*Data shown*:
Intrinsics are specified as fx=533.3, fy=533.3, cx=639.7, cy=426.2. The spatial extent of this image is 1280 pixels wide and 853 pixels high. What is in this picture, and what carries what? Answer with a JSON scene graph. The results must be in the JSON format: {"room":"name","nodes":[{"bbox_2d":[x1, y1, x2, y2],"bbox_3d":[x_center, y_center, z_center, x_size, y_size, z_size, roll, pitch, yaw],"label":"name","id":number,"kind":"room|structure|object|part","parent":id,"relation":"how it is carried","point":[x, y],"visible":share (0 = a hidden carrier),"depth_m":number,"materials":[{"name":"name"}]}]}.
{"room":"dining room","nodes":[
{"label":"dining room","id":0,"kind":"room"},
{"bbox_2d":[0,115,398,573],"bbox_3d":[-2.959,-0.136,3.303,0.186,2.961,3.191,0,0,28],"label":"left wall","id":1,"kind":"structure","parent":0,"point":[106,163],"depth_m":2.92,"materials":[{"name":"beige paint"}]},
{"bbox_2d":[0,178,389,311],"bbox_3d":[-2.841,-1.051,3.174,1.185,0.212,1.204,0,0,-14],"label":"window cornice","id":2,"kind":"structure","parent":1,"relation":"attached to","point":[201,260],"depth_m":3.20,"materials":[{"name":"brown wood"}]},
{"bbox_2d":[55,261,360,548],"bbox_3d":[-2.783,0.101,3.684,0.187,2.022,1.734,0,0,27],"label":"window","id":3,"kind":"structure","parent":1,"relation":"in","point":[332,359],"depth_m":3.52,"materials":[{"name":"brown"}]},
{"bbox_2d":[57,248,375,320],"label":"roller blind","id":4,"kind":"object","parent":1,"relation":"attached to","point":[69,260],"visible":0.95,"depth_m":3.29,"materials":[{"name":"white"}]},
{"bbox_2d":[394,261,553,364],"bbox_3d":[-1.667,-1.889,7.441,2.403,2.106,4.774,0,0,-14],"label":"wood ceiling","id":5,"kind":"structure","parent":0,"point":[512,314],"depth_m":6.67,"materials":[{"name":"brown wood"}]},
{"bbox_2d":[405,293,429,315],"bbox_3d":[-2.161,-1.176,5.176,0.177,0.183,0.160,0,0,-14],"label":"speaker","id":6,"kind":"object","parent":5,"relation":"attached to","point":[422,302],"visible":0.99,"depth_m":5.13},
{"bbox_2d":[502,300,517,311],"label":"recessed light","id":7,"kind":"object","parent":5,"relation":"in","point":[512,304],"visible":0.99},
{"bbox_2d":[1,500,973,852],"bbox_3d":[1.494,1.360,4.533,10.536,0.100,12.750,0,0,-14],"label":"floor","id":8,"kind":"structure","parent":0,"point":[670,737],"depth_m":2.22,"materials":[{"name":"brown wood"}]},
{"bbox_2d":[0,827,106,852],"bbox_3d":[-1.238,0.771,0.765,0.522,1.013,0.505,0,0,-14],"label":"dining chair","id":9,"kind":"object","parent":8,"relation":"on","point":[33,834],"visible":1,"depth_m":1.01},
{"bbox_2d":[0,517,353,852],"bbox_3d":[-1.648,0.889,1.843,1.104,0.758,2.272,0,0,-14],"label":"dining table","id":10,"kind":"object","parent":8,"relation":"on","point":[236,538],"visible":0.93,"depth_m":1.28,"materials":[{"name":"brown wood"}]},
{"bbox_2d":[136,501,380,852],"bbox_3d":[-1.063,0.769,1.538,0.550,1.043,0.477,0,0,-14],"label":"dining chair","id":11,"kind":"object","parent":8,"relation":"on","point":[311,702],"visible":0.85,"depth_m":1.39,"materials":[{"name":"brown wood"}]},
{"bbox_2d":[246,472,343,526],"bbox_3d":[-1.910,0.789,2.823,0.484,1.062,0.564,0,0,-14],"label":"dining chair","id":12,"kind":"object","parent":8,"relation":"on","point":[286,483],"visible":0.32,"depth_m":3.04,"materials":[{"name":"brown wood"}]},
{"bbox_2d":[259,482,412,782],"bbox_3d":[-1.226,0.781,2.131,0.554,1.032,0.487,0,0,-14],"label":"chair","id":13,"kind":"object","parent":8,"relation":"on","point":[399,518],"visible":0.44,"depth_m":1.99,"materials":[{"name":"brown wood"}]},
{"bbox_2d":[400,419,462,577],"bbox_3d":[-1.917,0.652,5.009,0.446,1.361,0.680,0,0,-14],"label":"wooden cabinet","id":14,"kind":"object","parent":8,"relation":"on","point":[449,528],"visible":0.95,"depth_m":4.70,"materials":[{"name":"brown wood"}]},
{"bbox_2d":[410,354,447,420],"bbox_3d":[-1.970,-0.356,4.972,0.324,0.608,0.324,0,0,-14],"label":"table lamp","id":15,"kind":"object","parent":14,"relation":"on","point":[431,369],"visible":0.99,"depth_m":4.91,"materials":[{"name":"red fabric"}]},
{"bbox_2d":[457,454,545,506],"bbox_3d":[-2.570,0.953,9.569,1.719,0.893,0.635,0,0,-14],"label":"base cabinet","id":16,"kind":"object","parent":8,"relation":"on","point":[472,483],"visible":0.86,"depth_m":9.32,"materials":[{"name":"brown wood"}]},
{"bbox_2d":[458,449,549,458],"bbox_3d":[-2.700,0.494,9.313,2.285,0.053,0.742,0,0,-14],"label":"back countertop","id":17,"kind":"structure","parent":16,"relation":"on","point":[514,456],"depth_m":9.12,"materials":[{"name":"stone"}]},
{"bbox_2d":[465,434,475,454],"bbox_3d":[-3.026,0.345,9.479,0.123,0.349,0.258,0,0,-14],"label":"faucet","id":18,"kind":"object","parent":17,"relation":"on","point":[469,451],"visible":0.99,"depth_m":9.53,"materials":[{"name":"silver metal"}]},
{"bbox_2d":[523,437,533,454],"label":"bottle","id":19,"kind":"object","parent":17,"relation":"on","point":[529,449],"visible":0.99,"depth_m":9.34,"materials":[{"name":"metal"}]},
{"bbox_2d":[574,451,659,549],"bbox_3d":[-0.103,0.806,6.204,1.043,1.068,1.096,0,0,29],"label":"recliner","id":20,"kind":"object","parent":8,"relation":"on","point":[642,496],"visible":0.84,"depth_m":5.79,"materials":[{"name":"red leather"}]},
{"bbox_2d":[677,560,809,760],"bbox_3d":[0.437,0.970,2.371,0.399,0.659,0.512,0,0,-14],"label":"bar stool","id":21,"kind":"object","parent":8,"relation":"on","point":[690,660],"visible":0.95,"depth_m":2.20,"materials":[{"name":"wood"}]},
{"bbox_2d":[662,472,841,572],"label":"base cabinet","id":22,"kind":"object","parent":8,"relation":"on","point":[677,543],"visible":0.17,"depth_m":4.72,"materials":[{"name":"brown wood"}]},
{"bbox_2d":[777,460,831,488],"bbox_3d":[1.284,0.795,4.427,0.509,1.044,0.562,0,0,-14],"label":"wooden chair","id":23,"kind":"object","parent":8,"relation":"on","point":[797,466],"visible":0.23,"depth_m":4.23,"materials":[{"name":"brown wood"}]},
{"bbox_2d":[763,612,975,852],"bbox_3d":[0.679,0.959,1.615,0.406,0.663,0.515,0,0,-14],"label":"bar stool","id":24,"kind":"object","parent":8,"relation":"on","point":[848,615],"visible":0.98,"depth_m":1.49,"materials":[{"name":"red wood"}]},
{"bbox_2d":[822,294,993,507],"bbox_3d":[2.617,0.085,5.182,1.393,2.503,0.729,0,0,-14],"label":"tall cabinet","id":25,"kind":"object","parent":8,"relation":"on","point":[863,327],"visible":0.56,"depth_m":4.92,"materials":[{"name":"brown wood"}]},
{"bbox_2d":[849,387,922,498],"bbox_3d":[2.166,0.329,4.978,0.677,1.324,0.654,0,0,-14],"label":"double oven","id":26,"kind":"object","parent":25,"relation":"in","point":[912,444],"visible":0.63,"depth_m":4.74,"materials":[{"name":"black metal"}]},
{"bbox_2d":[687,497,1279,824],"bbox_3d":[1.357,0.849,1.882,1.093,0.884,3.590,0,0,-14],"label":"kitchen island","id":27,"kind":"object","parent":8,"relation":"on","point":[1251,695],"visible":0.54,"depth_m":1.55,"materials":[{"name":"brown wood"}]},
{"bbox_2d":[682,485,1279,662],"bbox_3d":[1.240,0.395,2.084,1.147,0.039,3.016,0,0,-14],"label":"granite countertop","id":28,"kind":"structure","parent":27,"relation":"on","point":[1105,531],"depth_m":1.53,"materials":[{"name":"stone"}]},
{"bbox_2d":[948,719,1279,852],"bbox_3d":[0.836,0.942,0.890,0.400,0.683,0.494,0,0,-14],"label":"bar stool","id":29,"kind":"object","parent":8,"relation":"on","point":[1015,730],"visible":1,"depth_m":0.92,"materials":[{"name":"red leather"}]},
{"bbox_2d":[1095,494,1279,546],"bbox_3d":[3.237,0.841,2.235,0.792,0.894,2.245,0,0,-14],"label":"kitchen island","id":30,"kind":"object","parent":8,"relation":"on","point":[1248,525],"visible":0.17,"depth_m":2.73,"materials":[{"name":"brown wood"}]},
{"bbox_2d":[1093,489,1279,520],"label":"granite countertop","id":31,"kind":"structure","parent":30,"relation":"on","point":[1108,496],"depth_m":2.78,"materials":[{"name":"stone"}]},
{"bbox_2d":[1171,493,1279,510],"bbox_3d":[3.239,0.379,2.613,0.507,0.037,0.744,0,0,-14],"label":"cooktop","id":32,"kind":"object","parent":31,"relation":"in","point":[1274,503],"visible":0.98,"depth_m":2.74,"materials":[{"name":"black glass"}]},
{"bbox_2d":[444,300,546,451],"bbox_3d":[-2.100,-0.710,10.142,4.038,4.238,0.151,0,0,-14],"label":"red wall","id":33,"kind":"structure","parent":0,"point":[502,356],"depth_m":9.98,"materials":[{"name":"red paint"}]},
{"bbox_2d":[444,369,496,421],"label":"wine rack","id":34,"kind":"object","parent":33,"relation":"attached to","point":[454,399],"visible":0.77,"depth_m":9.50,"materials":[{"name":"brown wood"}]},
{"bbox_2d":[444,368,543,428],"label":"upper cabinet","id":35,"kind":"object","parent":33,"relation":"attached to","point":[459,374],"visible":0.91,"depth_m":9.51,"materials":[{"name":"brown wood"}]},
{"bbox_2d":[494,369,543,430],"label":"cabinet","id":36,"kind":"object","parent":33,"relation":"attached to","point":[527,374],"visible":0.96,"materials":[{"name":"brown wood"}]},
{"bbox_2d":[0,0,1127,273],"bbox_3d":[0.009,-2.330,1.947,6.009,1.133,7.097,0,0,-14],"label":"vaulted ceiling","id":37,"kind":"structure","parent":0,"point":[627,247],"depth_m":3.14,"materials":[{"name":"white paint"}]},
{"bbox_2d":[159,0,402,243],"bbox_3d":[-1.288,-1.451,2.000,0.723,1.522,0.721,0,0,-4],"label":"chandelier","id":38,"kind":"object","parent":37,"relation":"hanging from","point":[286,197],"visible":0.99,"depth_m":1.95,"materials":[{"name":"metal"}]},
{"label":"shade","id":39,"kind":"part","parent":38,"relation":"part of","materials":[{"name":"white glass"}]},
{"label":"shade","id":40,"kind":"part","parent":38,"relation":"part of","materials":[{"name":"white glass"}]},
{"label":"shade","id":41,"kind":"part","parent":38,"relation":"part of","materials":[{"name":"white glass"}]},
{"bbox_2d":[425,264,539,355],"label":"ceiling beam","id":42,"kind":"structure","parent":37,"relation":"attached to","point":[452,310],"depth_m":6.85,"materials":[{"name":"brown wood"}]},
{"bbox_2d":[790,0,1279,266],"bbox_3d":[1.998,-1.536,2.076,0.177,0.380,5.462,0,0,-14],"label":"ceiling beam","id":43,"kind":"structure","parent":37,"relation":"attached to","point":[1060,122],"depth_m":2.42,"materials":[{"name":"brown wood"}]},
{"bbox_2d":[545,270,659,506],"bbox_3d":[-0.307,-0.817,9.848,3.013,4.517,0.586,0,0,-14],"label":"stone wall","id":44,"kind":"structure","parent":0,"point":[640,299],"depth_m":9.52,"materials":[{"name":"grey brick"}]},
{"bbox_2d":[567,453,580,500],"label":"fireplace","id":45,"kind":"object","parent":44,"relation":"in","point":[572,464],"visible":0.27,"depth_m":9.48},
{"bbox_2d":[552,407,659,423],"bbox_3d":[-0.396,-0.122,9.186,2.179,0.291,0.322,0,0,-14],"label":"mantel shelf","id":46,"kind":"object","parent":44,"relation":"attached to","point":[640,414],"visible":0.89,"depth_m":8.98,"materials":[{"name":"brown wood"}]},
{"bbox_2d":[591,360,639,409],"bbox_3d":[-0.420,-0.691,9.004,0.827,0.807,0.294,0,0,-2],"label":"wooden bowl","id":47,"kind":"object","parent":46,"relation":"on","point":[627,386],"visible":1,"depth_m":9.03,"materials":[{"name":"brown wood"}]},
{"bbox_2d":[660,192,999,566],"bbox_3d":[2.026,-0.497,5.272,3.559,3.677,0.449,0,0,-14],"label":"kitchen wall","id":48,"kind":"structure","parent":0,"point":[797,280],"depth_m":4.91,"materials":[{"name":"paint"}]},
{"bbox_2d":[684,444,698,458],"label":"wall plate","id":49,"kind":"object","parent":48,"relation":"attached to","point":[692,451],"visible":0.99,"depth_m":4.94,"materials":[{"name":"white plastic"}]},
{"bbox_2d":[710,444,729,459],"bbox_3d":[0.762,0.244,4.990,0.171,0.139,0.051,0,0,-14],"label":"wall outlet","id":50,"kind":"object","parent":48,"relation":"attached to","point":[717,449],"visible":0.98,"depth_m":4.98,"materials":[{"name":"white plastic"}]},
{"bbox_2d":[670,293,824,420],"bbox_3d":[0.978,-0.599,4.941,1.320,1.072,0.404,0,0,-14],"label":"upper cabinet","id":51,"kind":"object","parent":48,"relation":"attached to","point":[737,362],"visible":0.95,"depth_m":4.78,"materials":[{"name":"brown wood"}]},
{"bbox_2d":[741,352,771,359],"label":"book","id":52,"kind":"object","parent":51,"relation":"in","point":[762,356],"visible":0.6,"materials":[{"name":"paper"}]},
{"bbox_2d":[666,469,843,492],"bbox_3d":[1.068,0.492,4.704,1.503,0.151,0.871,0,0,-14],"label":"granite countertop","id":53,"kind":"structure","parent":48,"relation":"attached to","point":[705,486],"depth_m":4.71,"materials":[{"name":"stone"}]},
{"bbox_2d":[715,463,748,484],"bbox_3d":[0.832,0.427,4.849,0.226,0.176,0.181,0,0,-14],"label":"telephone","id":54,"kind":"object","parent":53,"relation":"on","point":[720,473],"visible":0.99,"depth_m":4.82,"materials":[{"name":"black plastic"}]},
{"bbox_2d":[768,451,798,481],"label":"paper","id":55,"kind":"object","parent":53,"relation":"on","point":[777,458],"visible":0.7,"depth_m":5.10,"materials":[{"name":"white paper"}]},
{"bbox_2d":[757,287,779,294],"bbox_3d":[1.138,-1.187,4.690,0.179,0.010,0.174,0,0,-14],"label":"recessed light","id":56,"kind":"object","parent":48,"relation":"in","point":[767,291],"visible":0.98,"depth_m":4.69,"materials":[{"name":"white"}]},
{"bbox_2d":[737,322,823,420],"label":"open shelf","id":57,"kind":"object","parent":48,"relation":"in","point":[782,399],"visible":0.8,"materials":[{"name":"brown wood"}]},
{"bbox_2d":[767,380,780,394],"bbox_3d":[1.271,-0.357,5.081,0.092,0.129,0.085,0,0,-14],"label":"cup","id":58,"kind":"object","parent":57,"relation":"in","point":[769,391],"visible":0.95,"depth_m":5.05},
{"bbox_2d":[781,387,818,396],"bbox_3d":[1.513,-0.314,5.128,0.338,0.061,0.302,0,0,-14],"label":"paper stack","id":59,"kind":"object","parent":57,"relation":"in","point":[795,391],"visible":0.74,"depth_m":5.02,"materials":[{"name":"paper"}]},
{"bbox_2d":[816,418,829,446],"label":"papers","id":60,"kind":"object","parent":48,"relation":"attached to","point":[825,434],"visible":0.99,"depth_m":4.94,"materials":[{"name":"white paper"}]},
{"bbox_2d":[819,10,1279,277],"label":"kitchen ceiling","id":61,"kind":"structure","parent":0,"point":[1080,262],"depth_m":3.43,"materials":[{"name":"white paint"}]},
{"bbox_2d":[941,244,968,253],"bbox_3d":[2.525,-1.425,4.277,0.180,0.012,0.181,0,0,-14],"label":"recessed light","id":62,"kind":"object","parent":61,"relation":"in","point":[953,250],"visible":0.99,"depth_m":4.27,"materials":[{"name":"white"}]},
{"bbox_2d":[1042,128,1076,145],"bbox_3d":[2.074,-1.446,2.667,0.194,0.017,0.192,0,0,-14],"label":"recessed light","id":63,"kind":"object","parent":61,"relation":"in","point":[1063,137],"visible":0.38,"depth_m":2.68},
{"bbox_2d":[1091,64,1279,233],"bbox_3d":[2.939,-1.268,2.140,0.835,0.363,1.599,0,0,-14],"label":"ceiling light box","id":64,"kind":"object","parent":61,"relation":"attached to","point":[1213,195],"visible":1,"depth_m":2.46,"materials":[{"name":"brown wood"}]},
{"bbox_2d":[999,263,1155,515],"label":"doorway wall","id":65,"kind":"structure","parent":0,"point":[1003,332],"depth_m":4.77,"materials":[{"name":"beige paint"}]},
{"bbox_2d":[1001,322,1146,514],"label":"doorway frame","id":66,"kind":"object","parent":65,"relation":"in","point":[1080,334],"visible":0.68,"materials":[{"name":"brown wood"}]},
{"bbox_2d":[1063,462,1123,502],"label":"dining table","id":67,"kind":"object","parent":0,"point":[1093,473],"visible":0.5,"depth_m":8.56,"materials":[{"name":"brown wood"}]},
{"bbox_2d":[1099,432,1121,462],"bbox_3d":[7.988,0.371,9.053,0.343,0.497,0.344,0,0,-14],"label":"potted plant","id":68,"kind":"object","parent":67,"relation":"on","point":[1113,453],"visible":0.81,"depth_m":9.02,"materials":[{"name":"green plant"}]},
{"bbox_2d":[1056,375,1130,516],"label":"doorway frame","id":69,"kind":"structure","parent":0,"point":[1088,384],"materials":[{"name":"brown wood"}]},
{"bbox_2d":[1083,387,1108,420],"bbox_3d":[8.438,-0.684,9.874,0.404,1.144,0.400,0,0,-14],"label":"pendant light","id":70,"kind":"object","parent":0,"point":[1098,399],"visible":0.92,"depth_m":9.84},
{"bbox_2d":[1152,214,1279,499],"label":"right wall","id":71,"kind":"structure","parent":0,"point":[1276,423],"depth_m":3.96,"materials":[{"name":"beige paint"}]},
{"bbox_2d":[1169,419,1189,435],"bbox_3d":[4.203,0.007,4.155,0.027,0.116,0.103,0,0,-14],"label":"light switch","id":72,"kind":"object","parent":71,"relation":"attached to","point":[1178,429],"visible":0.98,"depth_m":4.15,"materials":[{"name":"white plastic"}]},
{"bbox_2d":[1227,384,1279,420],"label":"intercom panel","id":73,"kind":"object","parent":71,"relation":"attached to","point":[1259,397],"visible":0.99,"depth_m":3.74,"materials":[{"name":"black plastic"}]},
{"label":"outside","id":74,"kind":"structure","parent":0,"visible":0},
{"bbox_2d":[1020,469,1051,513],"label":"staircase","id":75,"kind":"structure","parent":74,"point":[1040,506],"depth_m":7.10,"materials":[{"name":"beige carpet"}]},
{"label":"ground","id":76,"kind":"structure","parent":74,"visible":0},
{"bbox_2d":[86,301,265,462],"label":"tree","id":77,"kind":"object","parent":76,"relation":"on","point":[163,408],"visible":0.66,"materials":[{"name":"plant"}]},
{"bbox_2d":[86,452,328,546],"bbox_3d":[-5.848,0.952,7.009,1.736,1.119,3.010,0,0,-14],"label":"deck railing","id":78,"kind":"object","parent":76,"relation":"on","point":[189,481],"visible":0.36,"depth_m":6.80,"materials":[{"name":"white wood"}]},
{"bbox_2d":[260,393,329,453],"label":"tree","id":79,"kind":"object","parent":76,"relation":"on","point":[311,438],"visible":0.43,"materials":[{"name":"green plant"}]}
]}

*Problem*: Search the data for the word "kitchen" and copy each line where it appears.

*Solution*:
{"bbox_2d":[687,497,1279,824],"bbox_3d":[1.357,0.849,1.882,1.093,0.884,3.590,0,0,-14],"label":"kitchen island","id":27,"kind":"object","parent":8,"relation":"on","point":[1251,695],"visible":0.54,"depth_m":1.55,"materials":[{"name":"brown wood"}]},
{"bbox_2d":[1095,494,1279,546],"bbox_3d":[3.237,0.841,2.235,0.792,0.894,2.245,0,0,-14],"label":"kitchen island","id":30,"kind":"object","parent":8,"relation":"on","point":[1248,525],"visible":0.17,"depth_m":2.73,"materials":[{"name":"brown wood"}]},
{"bbox_2d":[660,192,999,566],"bbox_3d":[2.026,-0.497,5.272,3.559,3.677,0.449,0,0,-14],"label":"kitchen wall","id":48,"kind":"structure","parent":0,"point":[797,280],"depth_m":4.91,"materials":[{"name":"paint"}]},
{"bbox_2d":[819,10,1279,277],"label":"kitchen ceiling","id":61,"kind":"structure","parent":0,"point":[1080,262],"depth_m":3.43,"materials":[{"name":"white paint"}]},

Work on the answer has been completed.